About this task:
The records below are to be duplicated exactly as they appear.

Records excerpted from a collection:

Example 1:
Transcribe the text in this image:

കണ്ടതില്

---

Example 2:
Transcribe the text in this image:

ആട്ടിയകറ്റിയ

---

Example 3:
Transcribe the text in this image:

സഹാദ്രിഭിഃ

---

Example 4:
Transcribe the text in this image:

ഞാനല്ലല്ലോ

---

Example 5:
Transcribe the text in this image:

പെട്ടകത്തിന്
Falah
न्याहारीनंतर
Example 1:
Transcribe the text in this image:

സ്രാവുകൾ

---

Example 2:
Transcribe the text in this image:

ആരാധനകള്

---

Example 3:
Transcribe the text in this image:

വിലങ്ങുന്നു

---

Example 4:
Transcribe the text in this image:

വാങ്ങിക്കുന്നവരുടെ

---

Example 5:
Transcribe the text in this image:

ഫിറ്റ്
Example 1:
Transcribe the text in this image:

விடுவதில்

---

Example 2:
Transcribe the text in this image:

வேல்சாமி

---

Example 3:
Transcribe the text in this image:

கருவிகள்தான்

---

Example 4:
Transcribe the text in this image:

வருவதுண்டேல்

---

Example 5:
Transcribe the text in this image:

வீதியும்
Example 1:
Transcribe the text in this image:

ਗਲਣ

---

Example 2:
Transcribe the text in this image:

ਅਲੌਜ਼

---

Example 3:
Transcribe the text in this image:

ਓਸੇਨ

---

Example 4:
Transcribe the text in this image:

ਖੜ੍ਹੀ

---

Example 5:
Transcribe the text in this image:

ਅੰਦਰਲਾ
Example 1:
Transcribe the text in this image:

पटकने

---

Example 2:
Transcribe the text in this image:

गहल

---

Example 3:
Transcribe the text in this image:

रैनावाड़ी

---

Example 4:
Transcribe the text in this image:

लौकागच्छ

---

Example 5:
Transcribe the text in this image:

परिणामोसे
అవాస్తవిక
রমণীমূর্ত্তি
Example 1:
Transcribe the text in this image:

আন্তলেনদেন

Written solution:
Example 1:
Transcribe the text in this image:

കണ്ടതില്

---

Example 2:
Transcribe the text in this image:

ആട്ടിയകറ്റിയ

---

Example 3:
Transcribe the text in this image:

സഹാദ്രിഭിഃ

---

Example 4:
Transcribe the text in this image:

ഞാനല്ലല്ലോ

---

Example 5:
Transcribe the text in this image:

പെട്ടകത്തിന്
Falah
न्याहारीनंतर
Example 1:
Transcribe the text in this image:

സ്രാവുകൾ

---

Example 2:
Transcribe the text in this image:

ആരാധനകള്

---

Example 3:
Transcribe the text in this image:

വിലങ്ങുന്നു

---

Example 4:
Transcribe the text in this image:

വാങ്ങിക്കുന്നവരുടെ

---

Example 5:
Transcribe the text in this image:

ഫിറ്റ്
Example 1:
Transcribe the text in this image:

விடுவதில்

---

Example 2:
Transcribe the text in this image:

வேல்சாமி

---

Example 3:
Transcribe the text in this image:

கருவிகள்தான்

---

Example 4:
Transcribe the text in this image:

வருவதுண்டேல்

---

Example 5:
Transcribe the text in this image:

வீதியும்
Example 1:
Transcribe the text in this image:

ਗਲਣ

---

Example 2:
Transcribe the text in this image:

ਅਲੌਜ਼

---

Example 3:
Transcribe the text in this image:

ਓਸੇਨ

---

Example 4:
Transcribe the text in this image:

ਖੜ੍ਹੀ

---

Example 5:
Transcribe the text in this image:

ਅੰਦਰਲਾ
Example 1:
Transcribe the text in this image:

पटकने

---

Example 2:
Transcribe the text in this image:

गहल

---

Example 3:
Transcribe the text in this image:

रैनावाड़ी

---

Example 4:
Transcribe the text in this image:

लौकागच्छ

---

Example 5:
Transcribe the text in this image:

परिणामोसे
అవాస్తవిక
রমণীমূর্ত্তি
Example 1:
Transcribe the text in this image:

আন্তলেনদেন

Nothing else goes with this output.